A ‘decapitation’ roils Britain on election eve
Theresa May holds her ‘head’ but retains a slight polling lead
Britain finally votes on Thursday, and Theresa May and the Conservatives, who expected to win a landslide when the prime minister called this “snap election” six weeks ago, are expected to stumble across the finish line 5 points ahead of the Labor Party.
But this, according to the London Daily Telegraph, would still give the Tories a large majority in the Parliament, with perhaps 375 of the 600 seats, dwarfing the 275 the highly regarded pollsters of the University of East Anglia predict for the Labor Party of Jeremy Corbyn.
Mrs. May unexpectedly called the election because, with visions of landslide in her imagination, she thought it would dramatically expand her majority and strengthen her hand in negotiating the British exit from the European Union. The Europeans, like spurned aging and wrinkling lovers, are determined to make the exit as difficult and expensive for Britain as they can. Mr. Corbyn has hinted that he might be tempted to find a way, unlikely as it would be, to temper or even undo the Brexit vote, the better to deliver on his fairy-tale wish list in expanding Britain’s welfare state.
The polls showed a movement toward Labor over the past fortnight; some of the pollsters even suggested last week that the overall Tory lead had shrunk to a single point. Since then the Tory lead in most polls has expanded, offering Mrs. May a bit of breathing room — not much, but a bit.
In the wake of the latest radical Islamic terrorist massacres, first in Manchester and then last week at London Bridge, Mrs. May raised the heat in her denunciations of radical Islamic violence. “Enough is enough!” she cried after seven Britons died when a terrorist drove a van through a crowd at London Bridge, in central London, and he and an accomplice jumped out to slash several bystanders.

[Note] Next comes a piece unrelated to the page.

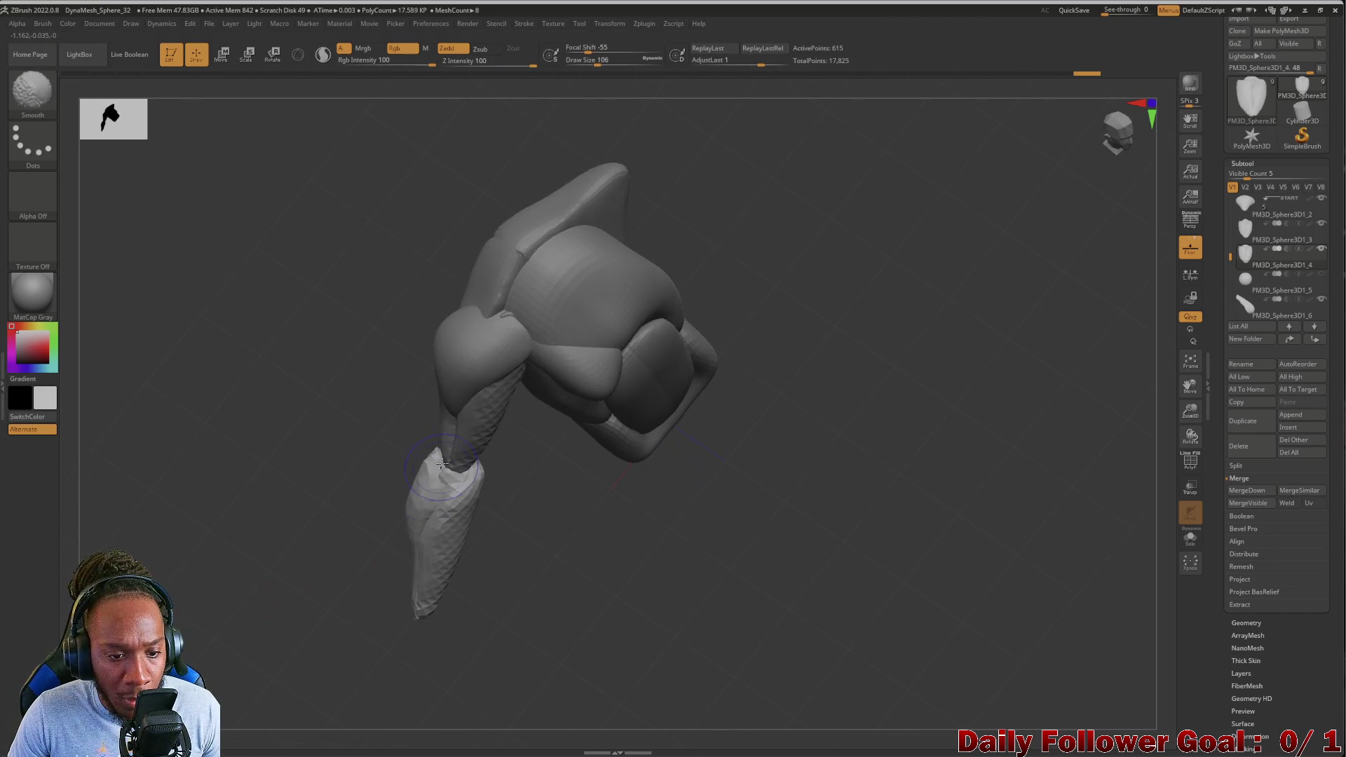
left_click_drag(364, 498, 264, 532)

The last day of the election campaign was enlivened with the publication, in the Paris magazine Charlie Hebdo, of a cover drawing of a decapitated Theresa May, holding her head, over the caption: “Too much is too much.” The mistranslation of her remark softened the impact of the sentiment, but the drawing nevertheless outraged many Britons, reminiscent of the outrage in the United States over comedienne Kathy Griffin’s portrayal of herself holding a model of a bloody head meant to resemble Donald Trump. Poor taste is in ample supply everywhere.